= Frodoald =

Frodoald (died in 814) was the Count of Vannes from 799 to around 814.

== Origin ==
Frodoald, or Hrodolt, is a variant of the root "hrot" found in Hrotharius, which corresponds to the name Lothaire. He belonged to the Widonids family, also known as the Guy, Garnier, and Lambert family, which originated from Austrasia and had been established in this region for several generations. His name appears alongside those of his brothers, Gu and Garnier, in a 782 Charter of Charlemagne concerning the monastery of Hornbach. Frodoald was the younger son of Lambert and Teutberge, and the brother of Guy, Count of Nantes and Marquis of the March of Brittrany.
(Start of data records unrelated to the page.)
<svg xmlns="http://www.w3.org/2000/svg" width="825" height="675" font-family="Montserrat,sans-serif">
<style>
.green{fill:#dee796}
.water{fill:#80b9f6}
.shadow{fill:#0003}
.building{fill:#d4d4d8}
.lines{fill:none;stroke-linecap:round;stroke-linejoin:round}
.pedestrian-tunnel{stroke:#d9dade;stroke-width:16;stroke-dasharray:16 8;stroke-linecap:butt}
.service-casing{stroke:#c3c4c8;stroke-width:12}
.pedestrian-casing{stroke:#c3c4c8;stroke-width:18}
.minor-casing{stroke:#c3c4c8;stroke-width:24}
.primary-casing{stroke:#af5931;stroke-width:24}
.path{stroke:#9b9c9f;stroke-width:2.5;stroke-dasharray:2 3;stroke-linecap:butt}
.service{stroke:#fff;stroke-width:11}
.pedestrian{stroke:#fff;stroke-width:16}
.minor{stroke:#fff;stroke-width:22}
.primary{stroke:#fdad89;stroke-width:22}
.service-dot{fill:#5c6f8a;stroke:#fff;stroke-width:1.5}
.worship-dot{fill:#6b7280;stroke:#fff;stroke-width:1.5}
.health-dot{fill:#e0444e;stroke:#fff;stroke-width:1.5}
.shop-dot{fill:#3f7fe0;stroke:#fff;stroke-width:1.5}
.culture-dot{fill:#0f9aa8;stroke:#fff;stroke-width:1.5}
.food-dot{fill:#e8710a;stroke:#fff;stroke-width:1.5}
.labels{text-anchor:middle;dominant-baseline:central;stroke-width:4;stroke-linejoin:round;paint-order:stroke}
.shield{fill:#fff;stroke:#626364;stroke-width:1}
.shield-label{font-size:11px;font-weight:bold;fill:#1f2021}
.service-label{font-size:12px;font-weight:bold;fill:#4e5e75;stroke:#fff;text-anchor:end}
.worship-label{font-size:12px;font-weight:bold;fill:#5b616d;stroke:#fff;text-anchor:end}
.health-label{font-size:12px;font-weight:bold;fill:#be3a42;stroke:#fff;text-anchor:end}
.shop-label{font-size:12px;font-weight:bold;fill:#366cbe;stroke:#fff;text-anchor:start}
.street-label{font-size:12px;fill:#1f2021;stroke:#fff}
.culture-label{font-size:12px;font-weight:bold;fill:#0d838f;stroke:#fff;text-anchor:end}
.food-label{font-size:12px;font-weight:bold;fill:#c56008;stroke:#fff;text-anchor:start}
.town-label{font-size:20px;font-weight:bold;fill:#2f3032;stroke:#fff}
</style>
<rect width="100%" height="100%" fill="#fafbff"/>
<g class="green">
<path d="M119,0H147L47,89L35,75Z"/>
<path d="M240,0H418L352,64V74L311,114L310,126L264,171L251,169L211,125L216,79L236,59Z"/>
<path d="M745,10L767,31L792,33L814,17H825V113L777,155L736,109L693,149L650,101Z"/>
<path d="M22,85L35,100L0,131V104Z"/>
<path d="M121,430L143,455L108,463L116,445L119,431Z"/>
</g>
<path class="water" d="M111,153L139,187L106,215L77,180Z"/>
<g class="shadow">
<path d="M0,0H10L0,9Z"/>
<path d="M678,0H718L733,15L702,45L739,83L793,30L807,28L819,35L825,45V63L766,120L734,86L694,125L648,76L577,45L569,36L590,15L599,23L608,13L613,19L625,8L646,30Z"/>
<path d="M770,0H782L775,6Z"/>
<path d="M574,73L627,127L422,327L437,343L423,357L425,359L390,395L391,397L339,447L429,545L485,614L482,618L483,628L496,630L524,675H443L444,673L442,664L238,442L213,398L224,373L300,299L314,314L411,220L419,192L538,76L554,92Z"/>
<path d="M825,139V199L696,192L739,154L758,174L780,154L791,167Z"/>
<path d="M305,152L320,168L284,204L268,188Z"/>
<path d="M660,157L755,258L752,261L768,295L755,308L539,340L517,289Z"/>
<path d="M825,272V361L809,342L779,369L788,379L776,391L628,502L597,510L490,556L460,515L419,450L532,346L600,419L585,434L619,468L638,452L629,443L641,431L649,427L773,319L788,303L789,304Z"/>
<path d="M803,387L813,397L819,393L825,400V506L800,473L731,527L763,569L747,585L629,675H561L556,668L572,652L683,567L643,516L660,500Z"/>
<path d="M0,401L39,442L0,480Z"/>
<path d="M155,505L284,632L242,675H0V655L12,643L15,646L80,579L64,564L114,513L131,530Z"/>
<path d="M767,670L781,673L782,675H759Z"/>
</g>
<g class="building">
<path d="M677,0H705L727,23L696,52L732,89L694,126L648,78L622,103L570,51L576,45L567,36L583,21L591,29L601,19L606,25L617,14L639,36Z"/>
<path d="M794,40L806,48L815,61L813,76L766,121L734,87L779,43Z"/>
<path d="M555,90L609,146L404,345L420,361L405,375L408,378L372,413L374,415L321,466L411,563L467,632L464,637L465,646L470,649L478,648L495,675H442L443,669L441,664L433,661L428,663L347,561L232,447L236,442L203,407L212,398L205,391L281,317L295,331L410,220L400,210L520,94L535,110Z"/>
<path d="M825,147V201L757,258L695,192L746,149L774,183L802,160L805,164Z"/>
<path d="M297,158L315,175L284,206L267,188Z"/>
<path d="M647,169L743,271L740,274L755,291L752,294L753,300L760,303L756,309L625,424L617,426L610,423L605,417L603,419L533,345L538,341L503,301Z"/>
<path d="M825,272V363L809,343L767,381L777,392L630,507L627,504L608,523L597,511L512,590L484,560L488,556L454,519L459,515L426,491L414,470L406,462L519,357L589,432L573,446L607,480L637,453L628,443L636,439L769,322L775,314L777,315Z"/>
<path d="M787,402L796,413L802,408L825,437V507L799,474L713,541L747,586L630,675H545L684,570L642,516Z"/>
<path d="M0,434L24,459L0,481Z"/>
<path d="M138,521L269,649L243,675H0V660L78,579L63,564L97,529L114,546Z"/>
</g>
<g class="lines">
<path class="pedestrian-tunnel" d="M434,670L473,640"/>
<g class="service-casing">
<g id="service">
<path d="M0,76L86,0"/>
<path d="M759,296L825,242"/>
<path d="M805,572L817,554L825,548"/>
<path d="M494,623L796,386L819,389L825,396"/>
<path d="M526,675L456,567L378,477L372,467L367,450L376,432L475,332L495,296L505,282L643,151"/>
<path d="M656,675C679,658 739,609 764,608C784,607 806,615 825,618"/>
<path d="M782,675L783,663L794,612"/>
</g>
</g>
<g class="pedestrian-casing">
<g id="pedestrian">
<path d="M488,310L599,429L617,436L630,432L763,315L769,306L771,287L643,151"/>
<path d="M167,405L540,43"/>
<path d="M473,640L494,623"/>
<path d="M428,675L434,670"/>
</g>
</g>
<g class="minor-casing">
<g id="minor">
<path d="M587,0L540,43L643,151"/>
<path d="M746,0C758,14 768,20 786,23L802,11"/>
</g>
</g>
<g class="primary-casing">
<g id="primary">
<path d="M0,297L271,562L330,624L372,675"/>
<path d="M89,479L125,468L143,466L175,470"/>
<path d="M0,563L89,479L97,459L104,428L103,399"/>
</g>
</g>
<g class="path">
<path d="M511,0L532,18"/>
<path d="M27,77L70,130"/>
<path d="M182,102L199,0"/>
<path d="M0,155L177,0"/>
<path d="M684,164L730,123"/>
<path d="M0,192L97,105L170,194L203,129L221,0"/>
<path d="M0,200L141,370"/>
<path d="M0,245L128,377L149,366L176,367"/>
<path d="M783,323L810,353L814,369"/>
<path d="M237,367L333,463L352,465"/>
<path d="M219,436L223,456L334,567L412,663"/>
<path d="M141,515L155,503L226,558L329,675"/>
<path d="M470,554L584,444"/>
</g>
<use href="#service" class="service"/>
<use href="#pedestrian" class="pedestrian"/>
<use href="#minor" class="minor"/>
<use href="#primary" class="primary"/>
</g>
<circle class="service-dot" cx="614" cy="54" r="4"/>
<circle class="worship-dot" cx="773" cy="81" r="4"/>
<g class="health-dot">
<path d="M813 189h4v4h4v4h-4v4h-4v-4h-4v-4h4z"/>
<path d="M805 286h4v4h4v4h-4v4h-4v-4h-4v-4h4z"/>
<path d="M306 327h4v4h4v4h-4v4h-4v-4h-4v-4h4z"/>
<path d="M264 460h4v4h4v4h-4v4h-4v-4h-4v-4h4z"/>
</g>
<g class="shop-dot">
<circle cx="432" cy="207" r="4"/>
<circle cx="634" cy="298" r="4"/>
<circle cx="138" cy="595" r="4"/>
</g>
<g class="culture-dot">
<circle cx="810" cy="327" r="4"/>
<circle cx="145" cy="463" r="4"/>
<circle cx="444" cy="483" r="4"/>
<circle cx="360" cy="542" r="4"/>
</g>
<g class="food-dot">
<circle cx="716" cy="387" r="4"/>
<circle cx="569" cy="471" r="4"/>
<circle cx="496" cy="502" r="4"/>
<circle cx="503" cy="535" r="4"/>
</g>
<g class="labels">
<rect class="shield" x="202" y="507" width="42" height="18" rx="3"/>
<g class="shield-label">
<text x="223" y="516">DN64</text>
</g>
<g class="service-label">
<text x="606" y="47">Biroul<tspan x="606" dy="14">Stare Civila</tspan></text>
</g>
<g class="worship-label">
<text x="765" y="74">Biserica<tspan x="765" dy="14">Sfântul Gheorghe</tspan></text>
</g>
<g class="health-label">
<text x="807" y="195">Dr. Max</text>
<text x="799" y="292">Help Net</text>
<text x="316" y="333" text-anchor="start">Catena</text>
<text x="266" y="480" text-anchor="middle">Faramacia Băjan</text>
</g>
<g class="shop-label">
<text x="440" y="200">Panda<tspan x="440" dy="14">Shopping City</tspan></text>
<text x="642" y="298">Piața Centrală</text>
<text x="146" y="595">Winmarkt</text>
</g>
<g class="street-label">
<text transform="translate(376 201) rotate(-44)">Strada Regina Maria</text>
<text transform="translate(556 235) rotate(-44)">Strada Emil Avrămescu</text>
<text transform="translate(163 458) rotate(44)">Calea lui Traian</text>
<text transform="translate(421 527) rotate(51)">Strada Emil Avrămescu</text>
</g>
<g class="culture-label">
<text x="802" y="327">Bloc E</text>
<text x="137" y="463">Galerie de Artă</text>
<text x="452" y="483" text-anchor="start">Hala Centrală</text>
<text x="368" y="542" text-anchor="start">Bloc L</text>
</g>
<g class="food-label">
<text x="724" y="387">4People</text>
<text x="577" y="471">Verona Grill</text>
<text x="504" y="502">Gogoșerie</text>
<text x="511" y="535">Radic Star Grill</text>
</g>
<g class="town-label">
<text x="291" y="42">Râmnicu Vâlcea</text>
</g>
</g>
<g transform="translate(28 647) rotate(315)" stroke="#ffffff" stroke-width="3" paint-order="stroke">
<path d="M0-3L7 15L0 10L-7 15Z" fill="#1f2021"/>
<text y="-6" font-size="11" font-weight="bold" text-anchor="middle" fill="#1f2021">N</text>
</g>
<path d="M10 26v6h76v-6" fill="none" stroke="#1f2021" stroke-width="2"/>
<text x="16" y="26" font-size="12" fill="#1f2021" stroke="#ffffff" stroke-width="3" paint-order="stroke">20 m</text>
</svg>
This family, notable during the early Carolingian period, was involved in the political and territorial developments of the time, particularly in the regions that today correspond to parts of France and Germany. The Widonids played an influential role in both local governance and the broader Frankish Empire under Charlemagne.

== Count of Vannes ==
Frodoald became Count of Vannes before 799 when he was subordinated in this role to his brother, the Marquis Guy of Nantes. It was in this context that he had to participate in the same year, alongside his brother, in an expedition to Brittany led by the "marquis and his lieutenants, the counts.".

It seems that Frodoald exercised his authority mainly in the Romanized area of the county, where he administered justice through his two missi comitis (viscounts), Gautro and Hermandro, who presided over the judgment of a certain Anau, a resident of the town of Langon, on September 29, 803..

Although it is not specified, Frodoald likely also participated in the 811 expedition sent by Charlemagne "against the Bretons to punish their treachery".

Frodoald likely died around 814, the year when his position was taken over by his son, Gui II de Vannes.